To install and use our end-to-end processing pipeline : from novel to narrative graph, use the following command in a new environment.
git clone https://github.com/dldk-gael/novel_story_building.git
cd novel_story_building
pip install -r requirements.txt
Our pipeline use BERT-NER in order to recognize the character names in the text. As a result, if you want to use it, you must download the weight of pre-trained BERT-NER model and save it in the models folder.
Note that we have upload some cache data in the data folder so that you can test our pipeline without having to preprocess raw data from scratch.
The folder has the following organization :
- models : to store the weight of BERT-NER model
- data: to store the data
- raw_text : put here the novel.txt you want to analyse
- book_by_chapter : will contain the novel split by chapter
- coref_rules : contains database that are use by coreference rules module
- entity_list : will contain the output of text processing as pickle file (ie: the occurence list)

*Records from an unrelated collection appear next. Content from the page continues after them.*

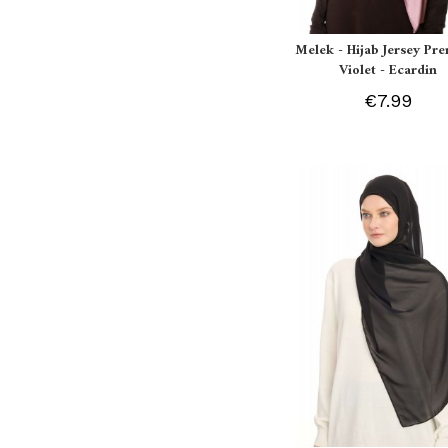
Melek - Hijab Jersey P
Violet - Ecardin
€7.99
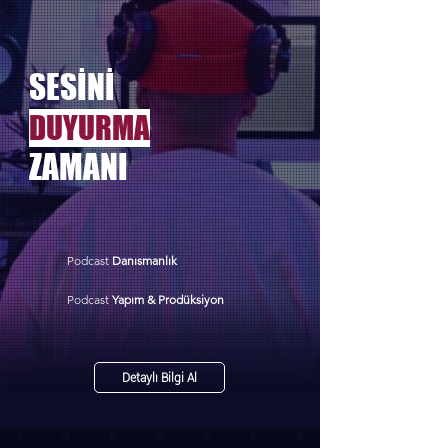
SESİNİ
DUYURMA
ZAMANI
Podcast
Danısmanlık
Podcast
Yapım & Prodüksiyon
Detaylı Bilgi Al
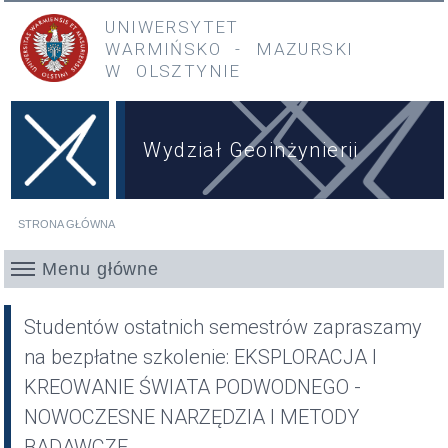
Przejdź do treści
Przejdź do menu głównego
UNIWERSYTET
WARMIŃSKO
-
MAZURSKI
W OLSZTYNIE
Wydział Geoinżynierii
STRONA GŁÓWNA
Jesteś tutaj
Menu główne
Studentów ostatnich semestrów zapraszamy
na bezpłatne szkolenie: EKSPLORACJA I
KREOWANIE ŚWIATA PODWODNEGO -
NOWOCZESNE NARZĘDZIA I METODY
BADAWCZE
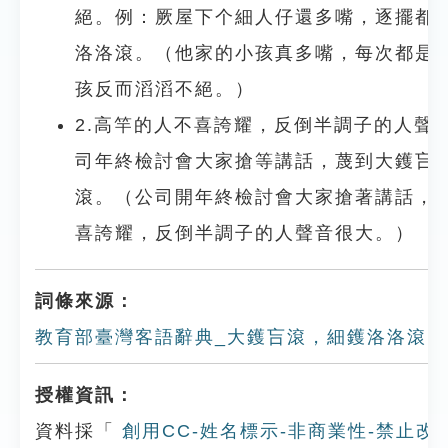
絕。例：厥屋下个細人仔還多嘴，逐擺都
洛洛滾。（他家的小孩真多嘴，每次都是
孩反而滔滔不絕。）
2.高竿的人不喜誇耀，反倒半調子的人聲
司年終檢討會大家搶等講話，蔑到大鑊吂
滾。（公司開年終檢討會大家搶著講話，
喜誇耀，反倒半調子的人聲音很大。）
詞條來源：
教育部臺灣客語辭典_大鑊吂滾，細鑊洛洛滾
授權資訊：
資料採「
創用CC-姓名標示-非商業性-禁止改作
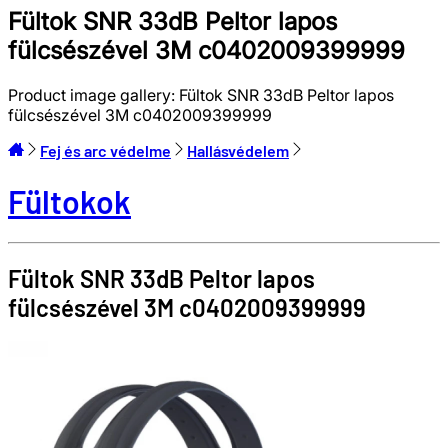
Fültok SNR 33dB Peltor lapos
fülcsészével 3M c0402009399999
Product image gallery:
Fültok SNR 33dB Peltor lapos
fülcsészével 3M c0402009399999
Fej és arc védelme
Hallásvédelem
Fültokok
Fültok SNR 33dB Peltor lapos
fülcsészével
3M
c0402009399999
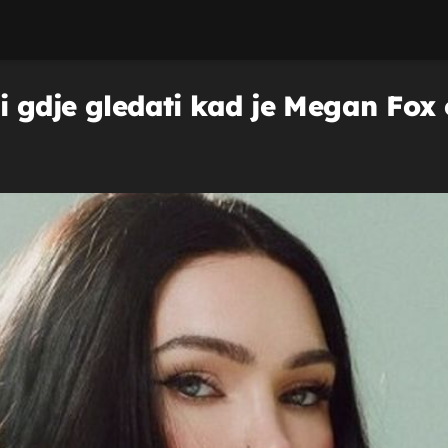
i gdje gledati kad je Megan Fox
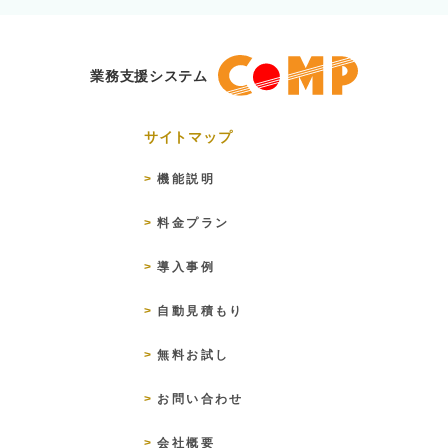
業務支援システム
サイトマップ
機能説明
料金プラン
導入事例
自動見積もり
無料お試し
お問い合わせ
会社概要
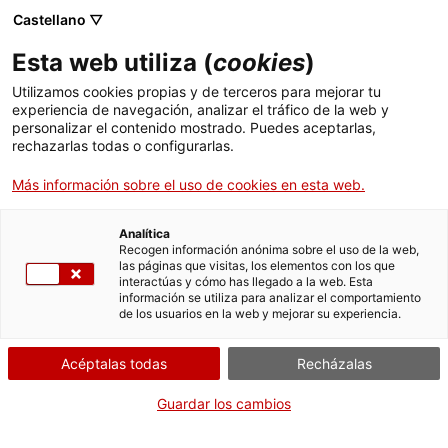
Menú
Busc
. Abrir en una nueva ventana.
Castellano ▽
Esta web utiliza (
cookies
)
ACCIÓ - Agencia para el crecimiento de las empresas
ACCIÓ - Agencia para el crecimiento de las empresas
Buscador
Utilizamos cookies propias y de terceros para mejorar tu
Inicio
experiencia de navegación, analizar el tráfico de la web y
Autorización de operador de
personalizar el contenido mostrado. Puedes aceptarlas,
rechazarlas todas o configurarlas.
Ayudas y servicios
transporte (OT)
Más información sobre el uso de cookies en esta web.
Países
Servicios de Internacionalización
Analítica
Sectores
Recogen información anónima sobre el uso de la web,
¿Qué necesitas hacer?
las páginas que visitas, los elementos con los que
Servicios de Innovación
Servicios para Startups
interactúas y cómo has llegado a la web. Esta
Actividades
información se utiliza para analizar el comportamiento
Consulta a continuación todas las opciones
de los usuarios en la web y mejorar su experiencia.
vinculadas al trámite. Selecciona la que se
ACCIÓ
corresponda con tu caso y podrás acceder a
Acéptalas todas
Recházalas
toda la información y condiciones de
Contacto
tramitación.
Guardar los cambios
Idioma:
es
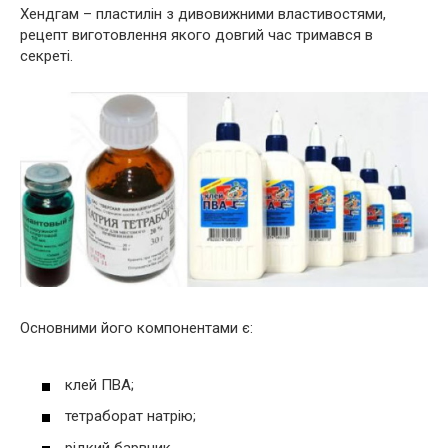
Хендгам – пластилін з дивовижними властивостями,
рецепт виготовлення якого довгий час тримався в
секреті.
Основними його компонентами є:
клей ПВА;
тетраборат натрію;
рідкий барвник.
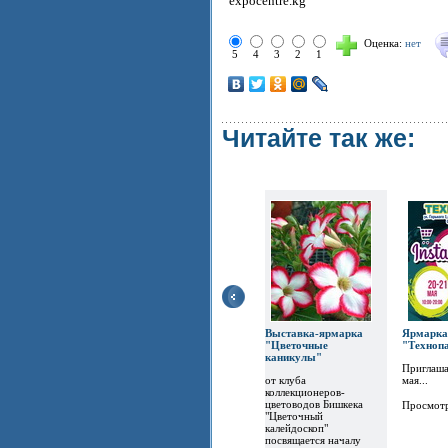
expocentre.kg
Оценка:
нет
5
4
3
2
1
Читайте так же:
Выставка-ярмарка
Ярм
"Цветочные
"Техноп
каникулы"
Приглаша
от клуба
мая...
коллекционеров-
цветоводов Бишкека
Просмот
"Цветочный
калейдоскоп"
посвящается началу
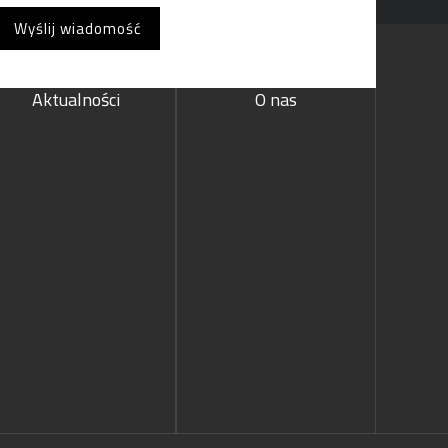
Aktualności
O nas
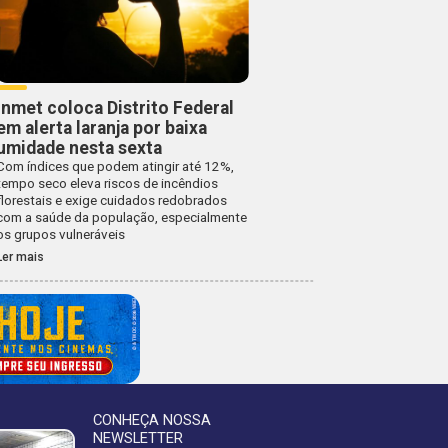
Inmet coloca Distrito Federal
em alerta laranja por baixa
umidade nesta sexta
Com índices que podem atingir até 12%,
tempo seco eleva riscos de incêndios
florestais e exige cuidados redobrados
com a saúde da população, especialmente
os grupos vulneráveis
Ler mais
CONHEÇA NOSSA
NEWSLETTER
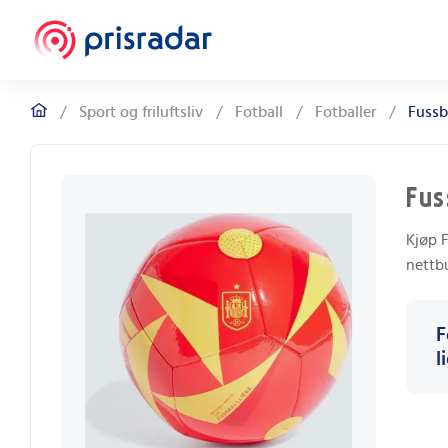
/
Sport og friluftsliv
/
Fotball
/
Fotballer
/
Fussb
Fus
Kjøp F
nettbu
F
l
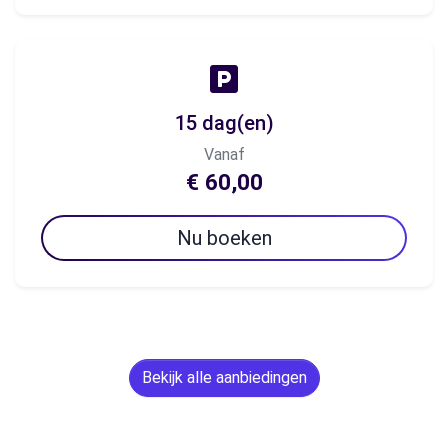
15 dag(en)
Vanaf
€ 60,00
Nu boeken
Bekijk alle aanbiedingen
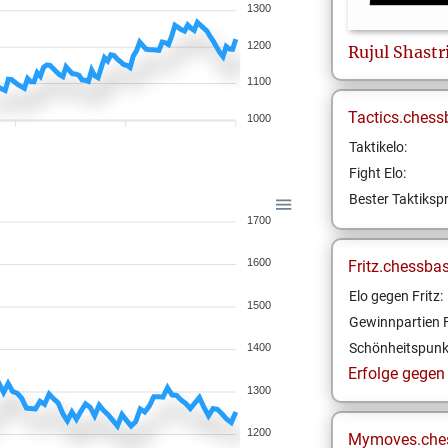
1300
1200
Rujul
Shastr
1100
Tactics.chess
1000
Taktikelo:
Fight Elo:
Bester Taktikspr
1700
1600
Fritz.chessba
Elo gegen Fritz:
1500
Gewinnpartien F
Schönheitspunk
1400
Erfolge gegen F
1300
1200
Mymoves.che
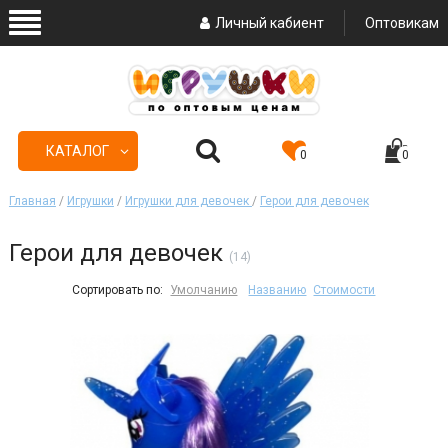
Личный кабиент
Оптовикам
КАТАЛОГ
0
0
Главная
/
Игрушки
/
Игрушки для девочек
/
Герои для девочек
Герои для девочек
(14)
Сортировать по:
Умолчанию
Названию
Стоимости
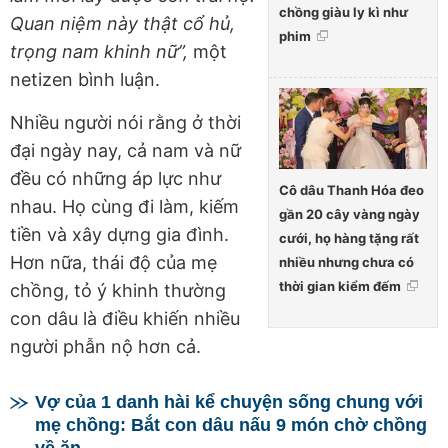
chồng giàu ly kì như
Quan niệm này thật cổ hủ,
phim
trọng nam khinh nữ”,
một
netizen bình luận.
Nhiều người nói rằng ở thời
đại ngày nay, cả nam và nữ
đều có những áp lực như
Cô dâu Thanh Hóa đeo
nhau. Họ cùng đi làm, kiếm
gần 20 cây vàng ngày
tiền và xây dựng gia đình.
cưới, họ hàng tặng rất
Hơn nữa, thái độ của mẹ
nhiều nhưng chưa có
thời gian kiểm đếm
chồng, tỏ ý khinh thường
con dâu là điều khiến nhiều
người phẫn nộ hơn cả.
Vợ của 1 danh hài kể chuyện sống chung với
mẹ chồng: Bắt con dâu nấu 9 món chờ chồng
về ăn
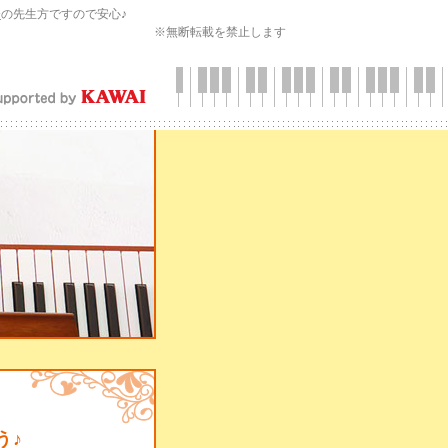
会
の先生方ですので安心♪
※無断転載を禁止します
う♪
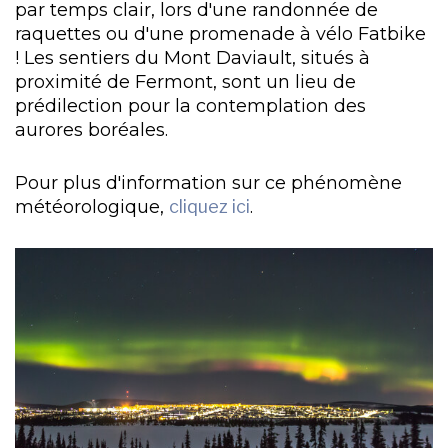
par temps clair, lors d'une randonnée de
raquettes ou d'une promenade à vélo Fatbike
! Les sentiers du Mont Daviault, situés à
proximité de Fermont, sont un lieu de
prédilection pour la contemplation des
aurores boréales.
Pour plus d'information sur ce phénomène
météorologique,
cliquez ici
.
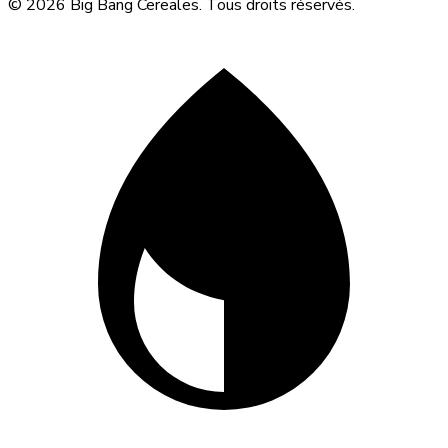
© 2026 Big Bang Cereales. Tous droits réservés.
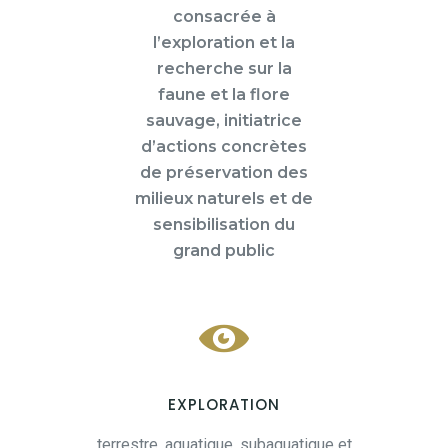
consacrée à
l’exploration et la
recherche sur la
faune et la flore
sauvage, initiatrice
d’actions concrètes
de préservation des
milieux naturels et de
sensibilisation du
grand public
EXPLORATION
terrestre, aquatique, subaquatique et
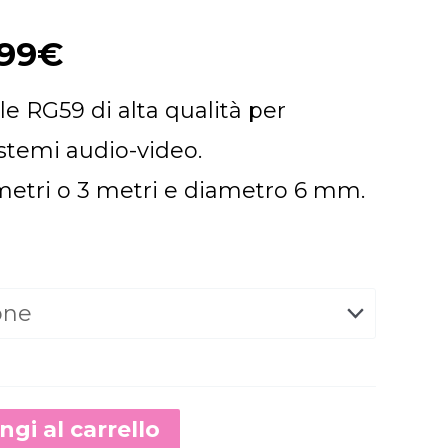
da
,99
€
8,99€
e RG59 di alta qualità per
stemi audio-video.
a
metri o 3 metri e diametro 6 mm.
10,99€
Alternative:
gi al carrello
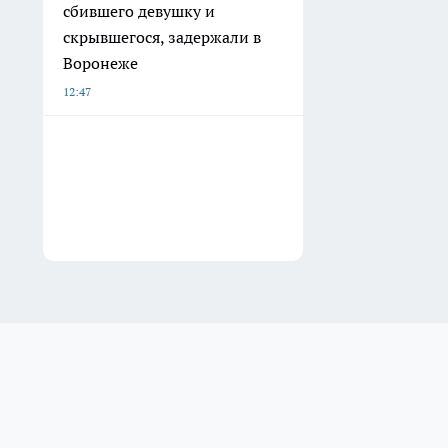
сбившего девушку и
скрывшегося, задержали в
Воронеже
12:47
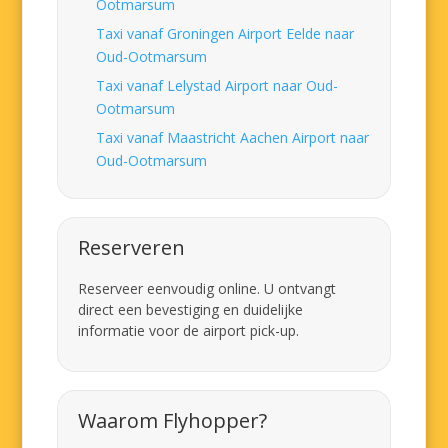
Ootmarsum
Taxi vanaf Groningen Airport Eelde naar
Oud-Ootmarsum
Taxi vanaf Lelystad Airport naar Oud-
Ootmarsum
Taxi vanaf Maastricht Aachen Airport naar
Oud-Ootmarsum
Reserveren
Reserveer eenvoudig online. U ontvangt
direct een bevestiging en duidelijke
informatie voor de airport pick-up.
Waarom Flyhopper?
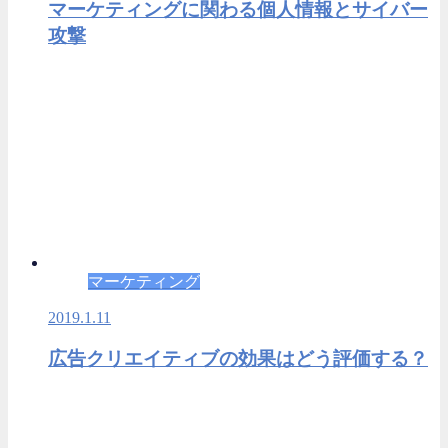
マーケティングに関わる個人情報とサイバー
攻撃
マーケティング
2019.1.11
広告クリエイティブの効果はどう評価する？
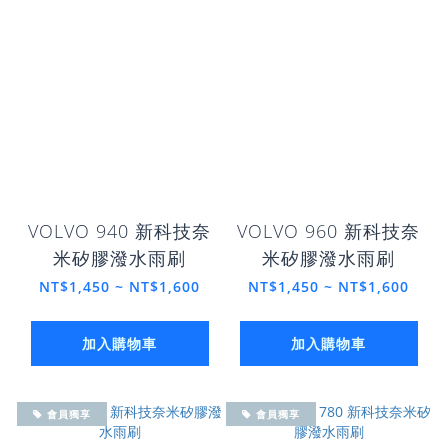
VOLVO 940 新科技奈
VOLVO 960 新科技奈
米矽膠潑水雨刷
米矽膠潑水雨刷
NT$1,450 ~ NT$1,600
NT$1,450 ~ NT$1,600
加入購物車
加入購物車
會員獨享
會員獨享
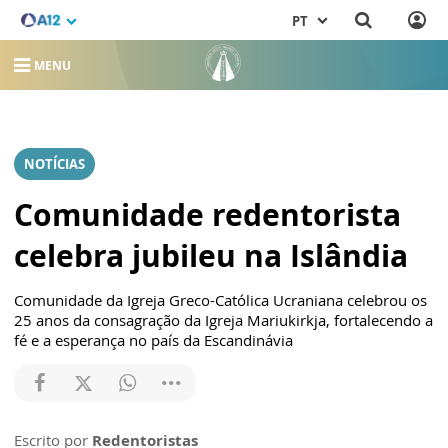
PT
MENU
NOTÍCIAS
Comunidade redentorista
celebra jubileu na Islândia
Comunidade da Igreja Greco-Católica Ucraniana celebrou os
25 anos da consagração da Igreja Mariukirkja, fortalecendo a
fé e a esperança no país da Escandinávia
Escrito por
Redentoristas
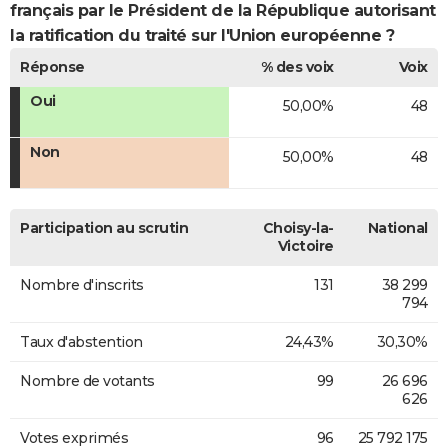
français par le Président de la République autorisant
la ratification du traité sur l'Union européenne ?
Réponse
% des voix
Voix
Oui
50,00%
48
Non
50,00%
48
Participation au scrutin
Choisy-la-
National
Victoire
Nombre d'inscrits
131
38 299
794
Taux d'abstention
24,43%
30,30%
Nombre de votants
99
26 696
626
Votes exprimés
96
25 792 175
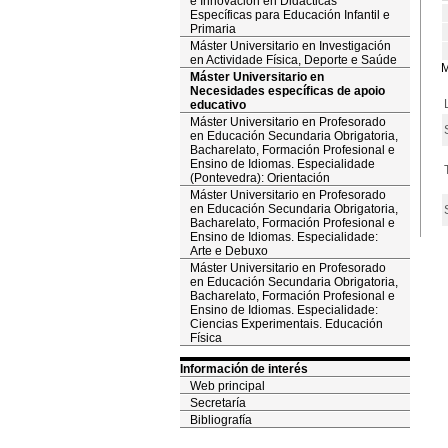
e Innovación en Didácticas
Específicas para Educación Infantil e
Primaria
Máster Universitario en Investigación
en Actividade Física, Deporte e Saúde
M
Máster Universitario en
Necesidades específicas de apoio
educativo
Máster Universitario en Profesorado
en Educación Secundaria Obrigatoria,
Bacharelato, Formación Profesional e
Ensino de Idiomas. Especialidade
(Pontevedra): Orientación
Máster Universitario en Profesorado
en Educación Secundaria Obrigatoria,
Bacharelato, Formación Profesional e
Ensino de Idiomas. Especialidade:
Arte e Debuxo
Máster Universitario en Profesorado
en Educación Secundaria Obrigatoria,
Bacharelato, Formación Profesional e
Ensino de Idiomas. Especialidade:
Ciencias Experimentais. Educación
Física
Información de interés
Web principal
Secretaría
Bibliografía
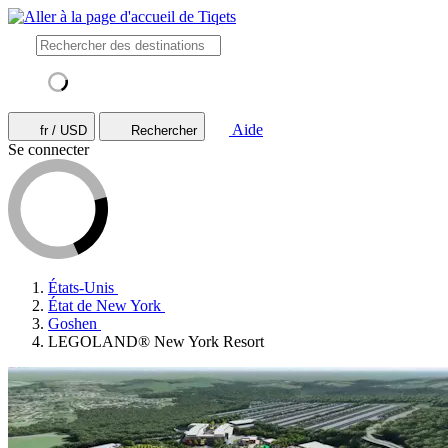
Aide
fr / USD
Rechercher
Se connecter
États-Unis
État de New York
Goshen
LEGOLAND® New York Resort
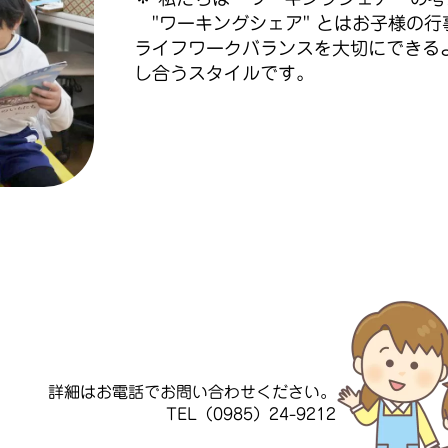
"ワーキングシェア" とはお子様の
ライフワークバランスを大切にできる
し合うスタイルです。
詳細はお電話でお問い合わせください。
TEL（0985）24-9212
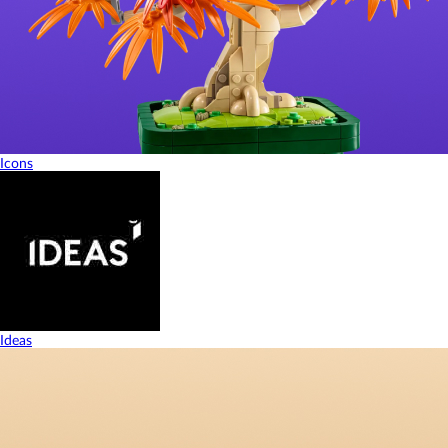
Icons
Ideas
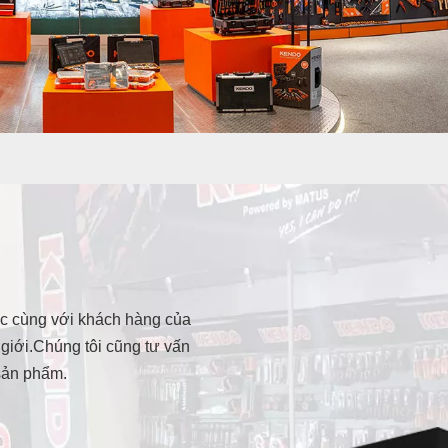
ặc cùng với khách hàng của
giới.Chúng tôi cũng tư vấn
 sản phẩm.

- graph : will contain the narrative graph
- report: contains the project assignment description, our project proposal, our project report
- src is divide in three modules :
- third_party : contains source code of other frameworks we used such as BERT-NER and chapterize
- text_processing : the module responsible of text processing
- graph : the module responsible of graph creation and graph analysis
To process a book and obtain different narrative graph as .gexf files, store the file book_name.txt in data/raw_test/ and launch the command :
python main.py --book book_name
By default, if you launch :
python main.py
it will re-run some graph analysis on HarryPotter book using cache data we left in the data folder.